The U.S. dollar edged higher against major peers, including the Japanese yen, on Thursday as investors positioned ahead of Friday’s closely watched nonfarm payrolls report, a key release expected to shape expectations for the U.S. labor market and future interest rate policy.
Earlier data showed that new applications for unemployment benefits in the U.S. rose modestly last week, while layoffs remained subdued. Separate figures released on Wednesday by the U.S. Labor Department revealed that job openings fell more than expected in November and hiring slowed, reinforcing signs of a cooling labor market.
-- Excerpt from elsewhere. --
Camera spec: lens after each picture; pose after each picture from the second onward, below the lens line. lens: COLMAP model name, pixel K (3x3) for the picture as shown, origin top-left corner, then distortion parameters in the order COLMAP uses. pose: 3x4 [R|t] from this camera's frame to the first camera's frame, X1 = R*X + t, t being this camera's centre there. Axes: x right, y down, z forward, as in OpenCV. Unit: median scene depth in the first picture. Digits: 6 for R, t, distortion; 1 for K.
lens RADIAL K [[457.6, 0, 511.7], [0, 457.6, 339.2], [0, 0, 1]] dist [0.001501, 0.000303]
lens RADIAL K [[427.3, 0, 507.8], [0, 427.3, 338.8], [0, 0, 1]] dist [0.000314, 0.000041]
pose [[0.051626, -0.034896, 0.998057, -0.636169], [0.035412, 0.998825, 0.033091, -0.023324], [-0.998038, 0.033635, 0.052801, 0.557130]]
“The market is looking for clearer evidence on where the economy is headed,” said Marvin Loh, senior global market strategist at State Street. He added that consensus expectations still point to a weaker dollar over time, as investors anticipate further interest rate cuts from the Federal Reserve.
The dollar rose 0.12% against the Japanese yen to 156.925. The U.S. Dollar Index, which tracks the greenback against six major currencies, gained 0.08% to 98.802 after touching its highest level since December 10.
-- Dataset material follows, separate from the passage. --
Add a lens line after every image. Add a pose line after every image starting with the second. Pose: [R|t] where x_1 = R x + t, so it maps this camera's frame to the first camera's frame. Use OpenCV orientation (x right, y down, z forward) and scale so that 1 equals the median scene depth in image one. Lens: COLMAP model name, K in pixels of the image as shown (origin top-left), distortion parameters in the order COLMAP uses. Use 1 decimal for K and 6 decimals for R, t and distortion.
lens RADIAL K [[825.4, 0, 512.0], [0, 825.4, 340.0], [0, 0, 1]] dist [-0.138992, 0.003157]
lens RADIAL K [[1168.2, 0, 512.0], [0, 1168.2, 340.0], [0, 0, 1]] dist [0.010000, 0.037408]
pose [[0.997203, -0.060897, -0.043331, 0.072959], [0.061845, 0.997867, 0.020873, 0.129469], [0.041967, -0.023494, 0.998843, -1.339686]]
Markets are currently pricing in at least two Fed rate cuts this year, even though policymakers signaled in December that only one cut may be delivered in 2026. The Fed is widely expected to leave rates unchanged at its meeting this month. Meanwhile, the term of Fed Chair Jerome Powell is set to end in May.
Loh said the dollar could remain range-bound until there is greater clarity on whether the Fed will resume easing and whether future leadership changes at the central bank could lead to a more aggressive rate-cutting cycle.
Fiscal and political risks could also weigh on the dollar. The administration of Donald Trump may face pressure to refund more than $133.5 billion in tariffs if the U.S. Supreme Court rules existing duties unlawful. In addition, Trump’s call for a $1.5 trillion U.S. military budget for 2027 has raised concerns about rising debt levels and a higher risk premium for U.S. assets.
Euro zone data and geopolitical tensions in focus
In Europe, softer inflation data pushed the euro lower and sent German Bund yields to a one-month low. The single currency fell 0.09% to $1.1665 on Thursday, extending a 0.45% decline over the previous two sessions.
“Cooling European inflation supports a dovish outlook, while tensions linked to Greenland highlight Europe’s vulnerability and could fuel further euro selling,” said Olivier Korber, foreign exchange strategist at Societe Generale.
U.S. Secretary of State Marco Rubio said President Trump has not ruled out military options to pursue U.S. control over Greenland, prompting concern among European allies such as France and Germany.
Analysts noted that debate within the European Central Bank has shifted toward the possibility of a rate hike next year, even as inflation continues to ease and core price pressures soften.
Elsewhere in currency markets, the dollar gained 0.06% against the Swiss franc to 0.798. The Australian dollar slipped 0.38% to $0.66945, just below a 15-month high reached earlier in the week, while the Chinese yuan strengthened 0.15% to 6.984 per dollar.
Asian equities were mixed, with shares of Japanese chemical producers falling and Chinese rivals rallying after Beijing announced an anti-dumping investigation into chemical imports used in semiconductor manufacturing.